- **SELECTED PASSAGE**:

A petition of a Turk who has not voted for AKP

A petition of a Turk who has not voted for AKP

I am not Kurdish. I am a Turk born in İzmir. I carry an identity card in my pocked given by the Republic of Turkey with a citizenship number. I carry it right over my chest, bursting with pride.

I have done my military service. I pay my taxes on time. I have not been convicted of any crime up to today.

I was born in a poor neighborhood to a father who worked in a publishing house. I attended state schools. I was able to complete my Ph.D. abroad with a state grant. 

My first employer was a state university. My second one was daily Hürriyet.

I spent the biggest part of my life working for and working with a boss who has been the tax champion of this company for years.

I worked here bursting with pride. Whatever I possess today is through the money earned here, all taxes paid.

Up until today, no party that I have voted for has come to power. I have never voted for the ruling Justice and Development Party (AKP).

However, I did not disregard the good things they did.

I am writing this with these good feelings and I am expressing whatever is going on inside with all my heart and with all my sincerity.

I believe the biggest accomplishment AKP has done so far is the resolution process and I support them from the heart.

I want you to believe that I wrote the following with these same feelings:

Because I was not a politician and was not among the ruling front, I was at the İmralı Island table, but I want to believe this.

The ruling party is conducting these negotiations on behalf of all of the citizens of this country. Because I think so, the two cents worth I will cite now comes from inside, not outside, and I submit my own demands to that table.

- **LISTED ENTRIES**:
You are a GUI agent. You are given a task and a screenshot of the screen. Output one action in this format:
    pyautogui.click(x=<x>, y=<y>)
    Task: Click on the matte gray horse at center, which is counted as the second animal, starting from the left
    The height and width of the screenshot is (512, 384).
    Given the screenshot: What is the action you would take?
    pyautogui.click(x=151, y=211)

- **WORK REQUEST**:
Transcribe the part of the petition that opens with the words containing "Up until today, no" and closes with "from the heart.", keeping every word and mark as it appears.

- **REPLY TO THE TASK**:
Up until today, no party that I have voted for has come to power. I have never voted for the ruling Justice and Development Party (AKP).

However, I did not disregard the good things they did.

I am writing this with these good feelings and I am expressing whatever is going on inside with all my heart and with all my sincerity.

I believe the biggest accomplishment AKP has done so far is the resolution process and I support them from the heart.